Playing with Global Illumination in C4D
I love raytracers, I’ve been playing with them since I code my first one in college, and more specifically, I love Global Illumantion algorithms (radiosity, photon mapping, final gather, path tracing, etc). I think its amazing how a simple scene with a couple of cubes and a light could become almost real if you use a good GI algorithm (and a good amount of rendering time). Today people love to use Ambient Occlusion as a way to give depth to the scene, but I hate AO, its just not real at all, and it gives this dirty look and feel, however, a good GI solutions gives much more depth and visual quality.
When I coded my first raytracer I started playing with some illuminations techniques to improve the overall quality, I tryed photon mapping but the results were a little bit ugly due to my sampling function. Now I just enjoy playing with the raytracers included in some important 3d software packages, like Cinema 4D.
Click in read more to know how the image was done.
I still think that most games would look far better if they used baked lightmaps generated from GI solutions instead of regular phong lighting. Game’s like Mirror’s Edge looked amazing thanks to the lighting software Beast, now part of Autodesk. The light bounces give always that warm feel on the rooms that even being a little bit overdramatic still makes the images gorgeous.
Today I was trying Flip’d, this great entry on the 7 days FPS contest that replicates the game mechanics of VVVVVVV but in 3D, and the most enjoyable thing were the visuals, mostly because he used a nice GI solution baked in the lightmaps, giving it the look and feel of Mirror’s Edge. Surprisingly, he used Beast as Mirror’s Edge, but inside Unity Pro (I think it comes by default with the Pro version).
I tryed to replicated the sames results in Cinema 4D playing with the GI options which are really easy to use in comparison with the same options in 3Ds Max or Maya. You just need to enable the global illuniation inside the render options.
First I created a silly room using boolean operations with some windows from where the daylight could enter.
This render usually look horrible, with a total lack of depth, where the surfaces look flat and synthetic.

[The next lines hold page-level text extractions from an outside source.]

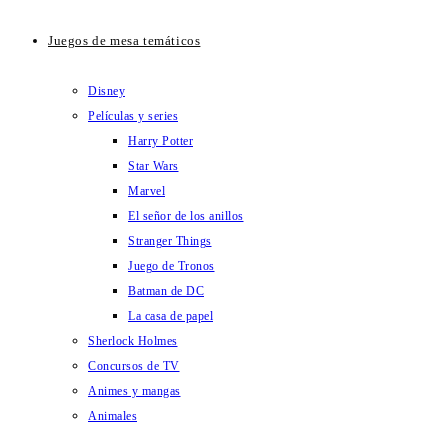
Juegos de mesa temáticos
Disney
Películas y series
Harry Potter
Star Wars
Marvel
El señor de los anillos
Stranger Things
Juego de Tronos
Batman de DC
La casa de papel
Sherlock Holmes
Concursos de TV
Animes y mangas
Animales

But when you enable the Global Illumination option with just one bounce, the results are way better.
I think its amazing how it passed from a low quality 3d image to an almost realistic image just enabling one option. But there are still some errors, for example, the shadows on the right wall, they are too dark, so we add more bounces (and more rendering time…).

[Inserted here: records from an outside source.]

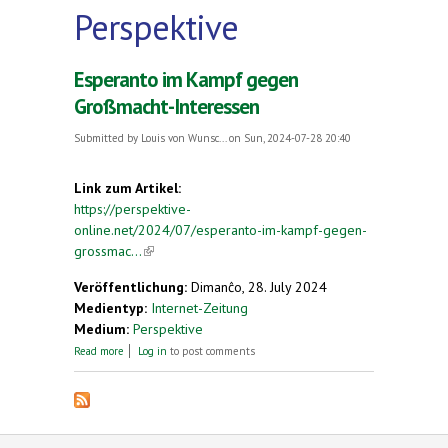
Perspektive
Esperanto im Kampf gegen
Großmacht-Interessen
Submitted by
Louis von Wunsc...
on Sun, 2024-07-28 20:40
Link zum Artikel:
https://perspektive-
online.net/2024/07/esperanto-im-kampf-gegen-
grossmac...
(link is external)
Veröffentlichung:
Dimanĉo, 28. July 2024
Medientyp:
Internet-Zeitung
Medium:
Perspektive
about Esperanto im Kampf gegen Großmacht-
Read more
Log in
to post comments
Interessen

And the quality is mutch better, but we still add another one to solve the defects on the lower right corner of the corridor.

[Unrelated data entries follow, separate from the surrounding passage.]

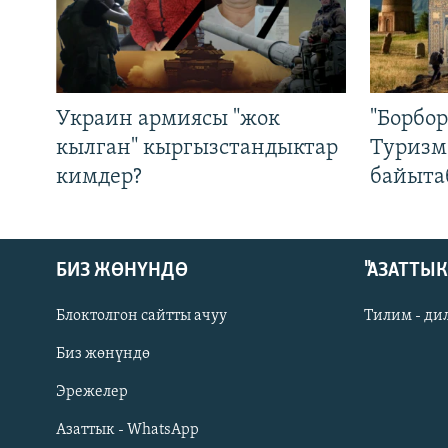
Украин армиясы "жок
"Борбо
кылган" кыргызстандыктар
Туризм
кимдер?
байыта
БИЗ ЖӨНҮНДӨ
"АЗАТТЫ
Блоктолгон сайтты ачуу
Тилим - ди
Биз жөнүндө
Русский
Эрежелер
Азаттык - WhatsApp
ОНЛАЙН ШЕРИНЕ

I wanted to see how the scene will look if instead of a regular wall there was a mirror.
The problem with mirrors is that the GI algorithm doesnt see the mirror as reflective, just as a diffuse surface, so the light doesnt bounce on it. We can solve that adding caustics but the results are not exactly what I would expect.
So we increase the photons and the intensity of them.
But there still a problem, the caustics are computed after the GI, so the caustics do not generate GI (you can see how the left wall doesnt get more light from the reflection on the ground.
To solve that you have to switch to another GI solution in Cinema4D like QMC, but thats really slow and produces lots of noise if you do not use enough rays.
Here is a the final version with the quality set to the maximum. I think it looks pretty nice.
The next step is to bake this lightmap in to a texture. Cinema 4D have a really easy baking tool but without too many parameters to control.
In my next post I will try to baked it and put it in a small WebGL application so you can see the results in real time.
September 27th, 2015 at 5:21 am
Nice comparison – I would’ve liked to see four or more bounces for the original scene.